Sen. Blanche Lincoln, D-Ark., has been named a “Friend of Farm Bureau” for her work championing agricultural legislation in the 110th U.S. Congress. Lincoln received the award during the recent Arkansas Farm Bureau State Convention in Hot Springs, Ark.

“I am honored to be named a Friend of Farm Bureau,” said Lincoln, a six-time recipient of the award. “As part of a seventh-generation Arkansas farm family, I know firsthand the challenges our producers face each and every day.

“Throughout my tenure in the United States Senate, I have fought to ensure that our federal government stands behind our farmers so that they can continue to produce the safest, most abundant, and most affordable supply of food and fiber in the world. I appreciate the support of Arkansas Farm Bureau, which has been an effective advocate for Arkansas producers.”
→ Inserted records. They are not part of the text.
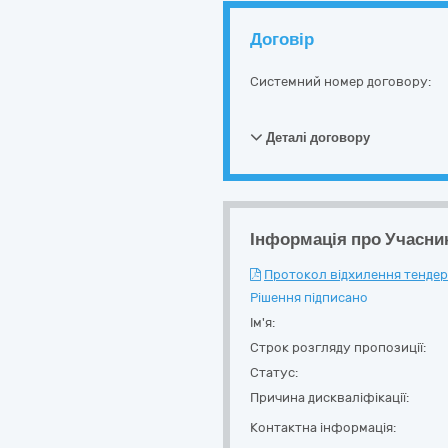
Договір
Системний номер договору:
Деталі договору
Інформація про Учасни
Протокол відхилення тендерн
Рішення підписано
Ім'я:
Строк розгляду пропозиції:
Статус:
Причина дискваліфікації:
Контактна інформація:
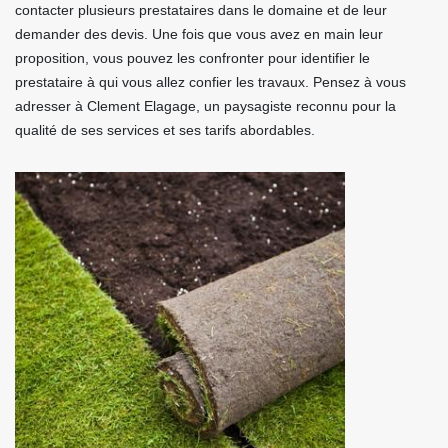
contacter plusieurs prestataires dans le domaine et de leur
demander des devis. Une fois que vous avez en main leur
proposition, vous pouvez les confronter pour identifier le
prestataire à qui vous allez confier les travaux. Pensez à vous
adresser à Clement Elagage, un paysagiste reconnu pour la
qualité de ses services et ses tarifs abordables.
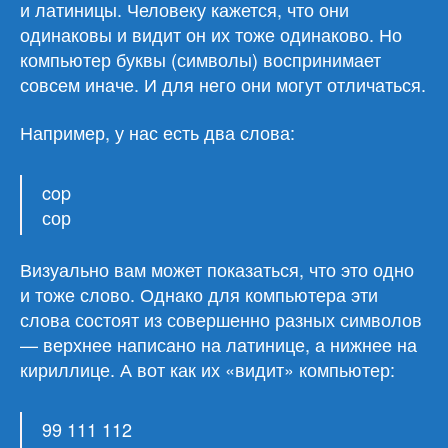
и латиницы. Человеку кажется, что они
одинаковы и видит он их тоже одинаково. Но
компьютер буквы (символы) воспринимает
совсем иначе. И для него они могут отличаться.
Например, у нас есть два слова:
cop
сор
Визуально вам может показаться, что это одно
и тоже слово. Однако для компьютера эти
слова состоят из совершенно разных символов
— верхнее написано на латинице, а нижнее на
кириллице. А вот как их «видит» компьютер:
99 111 112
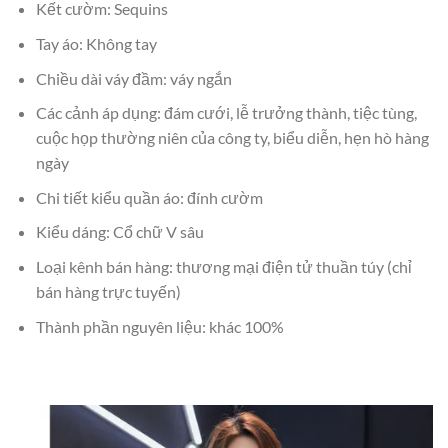
Kết cườm: Sequins
Tay áo: Không tay
Chiều dài váy đầm: váy ngắn
Các cảnh áp dụng: đám cưới, lễ trưởng thành, tiệc tùng,
cuộc họp thường niên của công ty, biểu diễn, hẹn hò hàng
ngày
Chi tiết kiểu quần áo: đính cườm
Kiểu dáng: Cổ chữ V sâu
Loại kênh bán hàng: thương mại điện tử thuần túy (chỉ
bán hàng trực tuyến)
Thành phần nguyên liệu: khác 100%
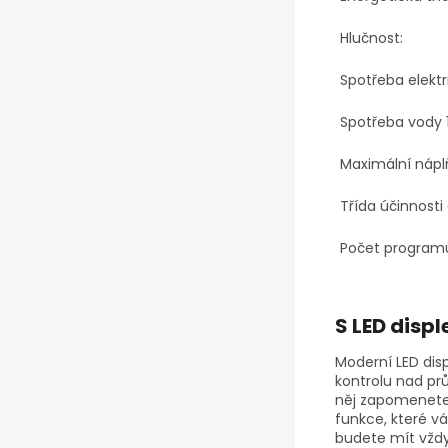
Hlučnost:
Spotřeba elektr
Spotřeba vody 1
Maximální nápl
Třída účinnosti
Počet program
S LED disp
Moderní LED dis
kontrolu nad pr
něj zapomenete. 
funkce, které v
budete mít vždy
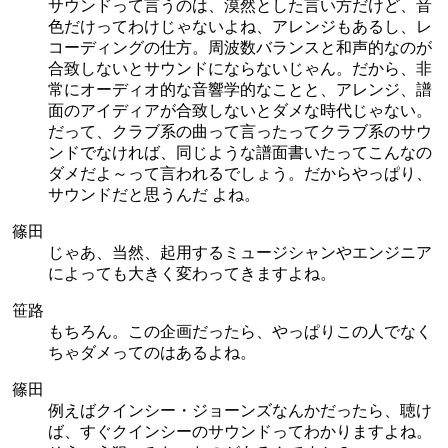
サウンドって言うのは、漠然とした言い方だけど、音
色だけってわけじゃないよね、アレンジもあるし、レ
コーディングの仕方。周波数バランスと和声的なのが
合致しないとサウンドにならないじゃん。だから、非
常にオーディオ的な音響学的なことと、アレンジ、譜
面のアイディアが合致しないとダメな時代じゃない。
だって、クラブ系の曲って言ったってクラブ系のサウ
ンドでなければ、同じような譜面書いたってこんなの
ダメだよ～って言われるでしょう。だからやっぱり、
サウンドだと思うんだ よね。
篠田
じゃあ、当然、起用するミュージシャンやエンジニア
によっても大きく変わってきますよね。
笹路
もちろん。この企画だったら、やっぱりこの人でなく
ちゃダメってのはあるよね。
篠田
例えばクインシー・ジョーンズなんかだったら、聴け
ば、すぐクインシーのサウンドってわかりますよね。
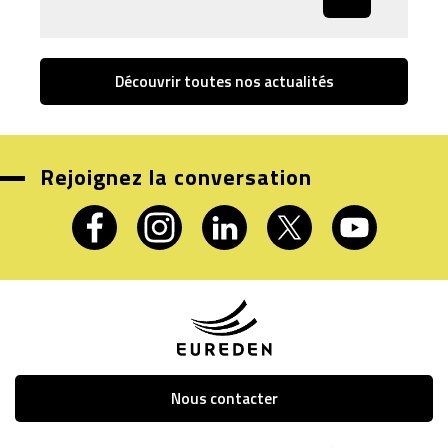
Découvrir toutes nos actualités
Rejoignez la conversation
Nous contacter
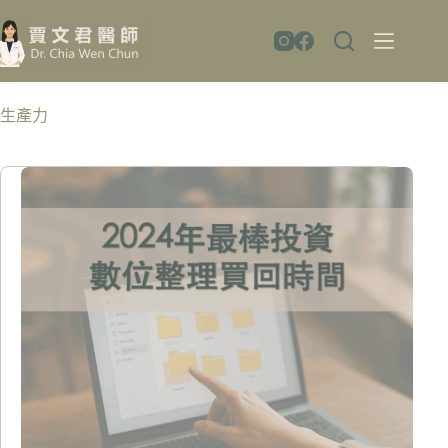
跳
至
主
要
內
生產力
容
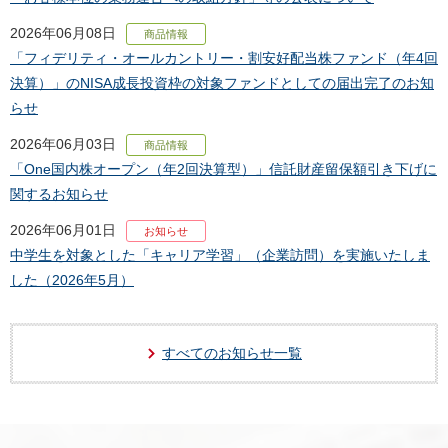
2026年06月08日
商品情報
「フィデリティ・オールカントリー・割安好配当株ファンド（年4回
決算）」のNISA成長投資枠の対象ファンドとしての届出完了のお知
らせ
2026年06月03日
商品情報
「One国内株オープン（年2回決算型）」信託財産留保額引き下げに
関するお知らせ
2026年06月01日
お知らせ
中学生を対象とした「キャリア学習」（企業訪問）を実施いたしま
した（2026年5月）
すべてのお知らせ一覧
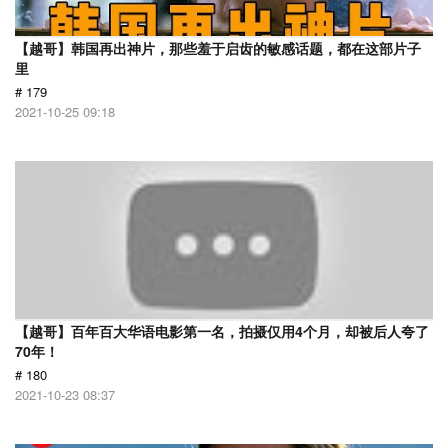
【越哥】韩国再出神片，那些羞于启齿的敏感话题，都在这部片子
里
# 179
2021-10-25 09:18
【越哥】百年百大华语电影第一名，拍摄仅用4个月，却被后人夸了
70年！
# 180
2021-10-23 08:37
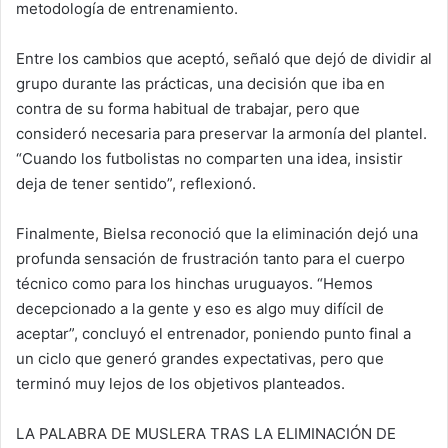
metodología de entrenamiento.
Entre los cambios que aceptó, señaló que dejó de dividir al
grupo durante las prácticas, una decisión que iba en
contra de su forma habitual de trabajar, pero que
consideró necesaria para preservar la armonía del plantel.
“Cuando los futbolistas no comparten una idea, insistir
deja de tener sentido”, reflexionó.
Finalmente, Bielsa reconoció que la eliminación dejó una
profunda sensación de frustración tanto para el cuerpo
técnico como para los hinchas uruguayos. “Hemos
decepcionado a la gente y eso es algo muy difícil de
aceptar”, concluyó el entrenador, poniendo punto final a
un ciclo que generó grandes expectativas, pero que
terminó muy lejos de los objetivos planteados.
LA PALABRA DE MUSLERA TRAS LA ELIMINACIÓN DE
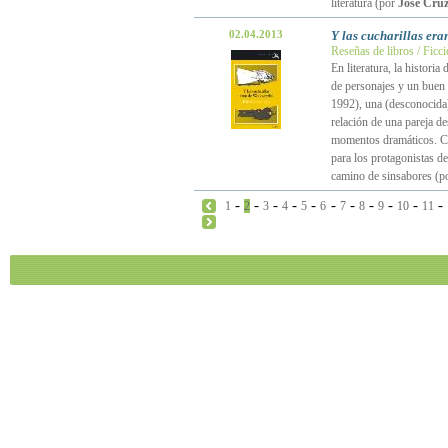
literatura (por
José Cruz
02.04.2013
Y las cucharillas er
Reseñas de libros / Ficc
En literatura, la histor
de personajes y un buen 
1992), una (desconocida) 
relación de una pareja d
momentos dramáticos. Cas
para los protagonistas d
camino de sinsabores (p
-
-
-
-
-
-
-
-
-
-
-
1
2
3
4
5
6
7
8
9
10
11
Lincoln currently chairs the Production, Income Protection and Price Support Subcommittee of the U.S. Senate Committee on Agriculture, Nutrition and Forestry. She is a senior member of the Senate Finance Committee, with jurisdiction over international trade, and is the chair of the Senate Finance Subcommittee on International Trade and Global Competitiveness. Lincoln is also the co-founder and co-chair of the bipartisan Senate Hunger Caucus.

Earlier this year, Lincoln served as a conferee on the joint Senate-House conference committee that worked to finalize the agreement of the Food, Conservation and Energy Act of 2008, commonly known as the farm bill. Lincoln led the fight in the Senate Agriculture Committee, on the Senate floor, and in conference negotiations to protect the safety net that benefits all growers and ensures our country a safe, affordable, and abundant supply of food and fiber.

Against those who sought to slash crucial support for southern producers, Lincoln fought to ensure that farm and ranch families are able to continue to access safety net programs that are triggered when families need them the most, when yields are low and prices are low.

A key objective was to ensure that adjusted gross income and payment limit levels reflected the reality of farming in an environment of skyrocketing production costs and restrictive trade rules.

Lincoln also worked to avoid the unintended consequences of establishing payment limit and AGI levels that would have the effect of hitting real famers by shifting landlord-tenant relations to cash rent, effectively placing production risks solely on the producer.